Breakfast - Eggs Royale
Eggs and salmon are great sources of vitamin A and omega 3 respectively, making this breakfast dish an easy way to up your intake of important nutrients for your eyes. Vitamin A is important for the eye surface, helping to prevent infections, while omega 3 promotes visual development and retinal function.
1 breakfast muffin
2-4 slices of smoked salmon
Juice from a lemon
1 dessert spoon of white wine vinegar
3 egg yolks
150g unsalted butter
First, make the hollandaise sauce. Juice the lemon and add to a bowl with the vinegar. Add the egg yolks and whisk, until light and frothy.
Simmer some water in a pan, and place the bowl on top. Whisk until it thickens, then gradually add the butter.
Poach the eggs in boiling water for 3-4 minutes. Toast the muffin and butter them, then add a couple of slices of salmon on each side of the muffin.
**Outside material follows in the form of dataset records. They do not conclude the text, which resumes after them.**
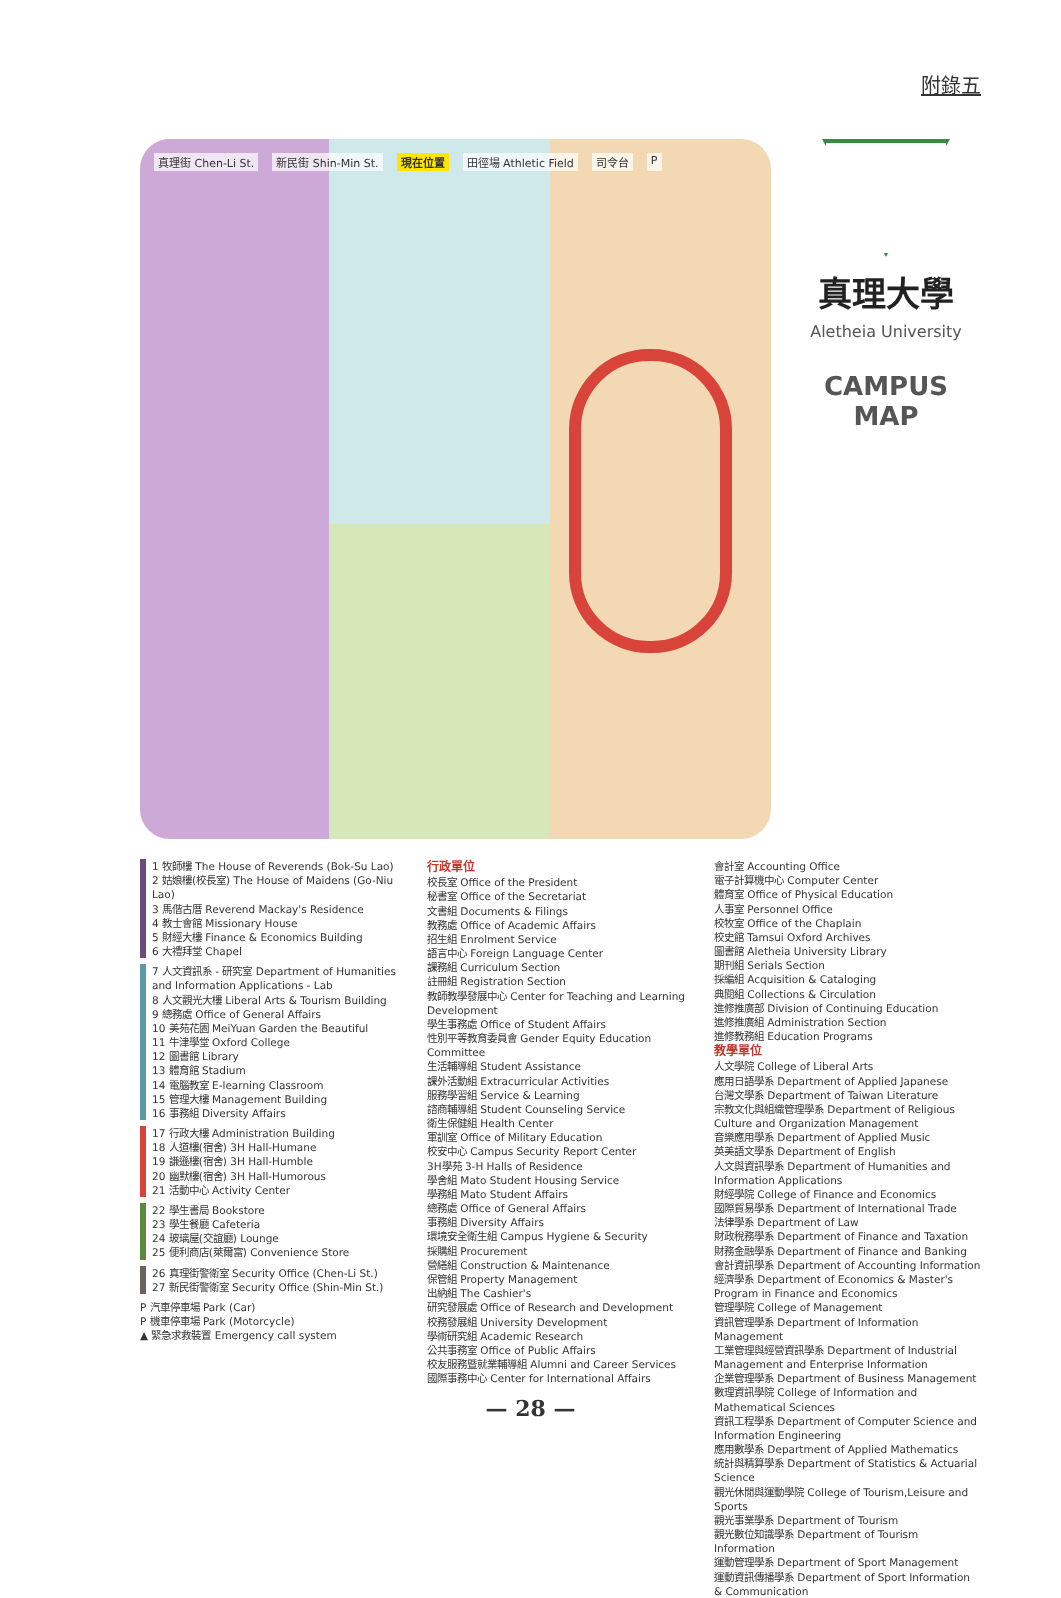附錄五
真理街 Chen-Li St. 新民街 Shin-Min St. 現在位置 田徑場 Athletic Field 司令台 P
真理大學
Aletheia University
CAMPUS MAP
1 牧師樓 The House of Reverends (Bok-Su Lao)
2 姑娘樓(校長室) The House of Maidens (Go-Niu Lao)
3 馬偕古厝 Reverend Mackay's Residence
4 教士會館 Missionary House
5 財經大樓 Finance & Economics Building
6 大禮拜堂 Chapel
7 人文資訊系 - 研究室 Department of Humanities and Information Applications - Lab
8 人文觀光大樓 Liberal Arts & Tourism Building
9 總務處 Office of General Affairs
10 美苑花園 MeiYuan Garden the Beautiful
11 牛津學堂 Oxford College
12 圖書館 Library
13 體育館 Stadium
14 電腦教室 E-learning Classroom
15 管理大樓 Management Building
16 事務組 Diversity Affairs
17 行政大樓 Administration Building
18 人道樓(宿舍) 3H Hall-Humane
19 謙遜樓(宿舍) 3H Hall-Humble
20 幽默樓(宿舍) 3H Hall-Humorous
21 活動中心 Activity Center
22 學生書局 Bookstore
23 學生餐廳 Cafeteria
24 玻璃屋(交誼廳) Lounge
25 便利商店(萊爾富) Convenience Store
26 真理街警衛室 Security Office (Chen-Li St.)
27 新民街警衛室 Security Office (Shin-Min St.)
P 汽車停車場 Park (Car)
P 機車停車場 Park (Motorcycle)
▲ 緊急求救裝置 Emergency call system
行政單位
校長室 Office of the President
秘書室 Office of the Secretariat
文書組 Documents & Filings
教務處 Office of Academic Affairs
招生組 Enrolment Service
語言中心 Foreign Language Center
課務組 Curriculum Section
註冊組 Registration Section
教師教學發展中心 Center for Teaching and Learning Development
學生事務處 Office of Student Affairs
性別平等教育委員會 Gender Equity Education Committee
生活輔導組 Student Assistance
課外活動組 Extracurricular Activities
服務學習組 Service & Learning
諮商輔導組 Student Counseling Service
衛生保健組 Health Center
軍訓室 Office of Military Education
校安中心 Campus Security Report Center
3H學苑 3-H Halls of Residence
學舍組 Mato Student Housing Service
學務組 Mato Student Affairs
總務處 Office of General Affairs
事務組 Diversity Affairs
環境安全衛生組 Campus Hygiene & Security
採購組 Procurement
營繕組 Construction & Maintenance
保管組 Property Management
出納組 The Cashier's
研究發展處 Office of Research and Development
校務發展組 University Development
學術研究組 Academic Research
公共事務室 Office of Public Affairs
校友服務暨就業輔導組 Alumni and Career Services
國際事務中心 Center for International Affairs
會計室 Accounting Office
電子計算機中心 Computer Center
體育室 Office of Physical Education
人事室 Personnel Office
校牧室 Office of the Chaplain
校史館 Tamsui Oxford Archives
圖書館 Aletheia University Library
期刊組 Serials Section
採編組 Acquisition & Cataloging
典閱組 Collections & Circulation
進修推廣部 Division of Continuing Education
進修推廣組 Administration Section
進修教務組 Education Programs
教學單位
人文學院 College of Liberal Arts
應用日語學系 Department of Applied Japanese
台灣文學系 Department of Taiwan Literature
宗教文化與組織管理學系 Department of Religious Culture and Organization Management
音樂應用學系 Department of Applied Music
英美語文學系 Department of English
人文與資訊學系 Department of Humanities and Information Applications
財經學院 College of Finance and Economics
國際貿易學系 Department of International Trade
法律學系 Department of Law
財政稅務學系 Department of Finance and Taxation
財務金融學系 Department of Finance and Banking
會計資訊學系 Department of Accounting Information
經濟學系 Department of Economics & Master's Program in Finance and Economics
管理學院 College of Management
資訊管理學系 Department of Information Management
工業管理與經營資訊學系 Department of Industrial Management and Enterprise Information
企業管理學系 Department of Business Management
數理資訊學院 College of Information and Mathematical Sciences
資訊工程學系 Department of Computer Science and Information Engineering
應用數學系 Department of Applied Mathematics
統計與精算學系 Department of Statistics & Actuarial Science
觀光休閒與運動學院 College of Tourism,Leisure and Sports
觀光事業學系 Department of Tourism
觀光數位知識學系 Department of Tourism Information
運動管理學系 Department of Sport Management
運動資訊傳播學系 Department of Sport Information & Communication
— 28 —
Top with an egg and pour over the hollandaise sauce.
Lunch - Butternut squash soup
Butternut squash is a great source of vitamins A, C and E as well as zinc. All four have been known to play a part in healthy eyes. Vitamin C can lower your risk of developing cataracts, while vitamin E can protect the cells of your eyes. Zinc is responsible for bringing vitamin A from the liver to the eye.
1 butternut squash, peeled and deseeded
2 tbsp olive oil
1 tbsp butter
2 onions, diced
1 garlic clove, thinly sliced
2 mild red chillies, deseeded and chopped
850ml vegetable stock
4 tbsp crème fraiche
Heat your oven to 200C or 180C for fan oven. Cut the butternut squash into large cubes and toss in a large roasting tin and a tbsp of olive oil. Roast for 30 minutes, turning once.
Melt 1 tbsp butter with 1 tbsp olive oil in a saucepan, and add the onions, garlic and three-quarters of the chillies. Cover and cook on a low heat for 15-20 minutes.
Tip the butternut squash into the pan, add the vegetable stock and 4 tbsp of crème fraiche. Whizz with a stick blender until smooth. Return to the pan and gently reheat.
Serve with extra swirls of crème fraiche and the leftover chilli.
Dinner - Chicken chow mein
This fakeaway-inspired dish is an easy way to get protein and seasonal vegetables into your diet. Chicken is another good source of vitamin A, while vegetables like peppers, carrots and mangetout can provide a necessary dose of vitamin C. You could also swap mangetout for broccoli.
400g egg noodles
100g mangetout (or green vegetables such as Kale, Spinach and broccoli)
3 cloves of garlic
4 spring onions
500g skinless chicken breast
3 tbsp rice wine vinegar
9 tbsp cornflour
3 tbsp oyster sauce
5 tbsp soy sauce
1 tbsp sugar
Add 1 tbsp of cornflour and soy sauce to a bowl and mix until the cornflour is absorbed. Add the oyster sauce, vinegar and sugar. Mix together and set aside.
Chop your vegetables, and slice your garlic finely. Cook your egg noodles according to the packet, drain and leave in a bowl of cold water. Dice your chicken.
Crack the eggs into a bowl, and add 8 tablespoons of cornflour into another bowl. Dip the chicken in the egg, and then the flour. Add the chicken to a wok with a splash of vegetable oil. Cook and set aside.
Add a splash of oil to the pan with your vegetables, and then add the garlic. Mix everything in, then add the chicken and the sauce. Add your noodles and toss everything together.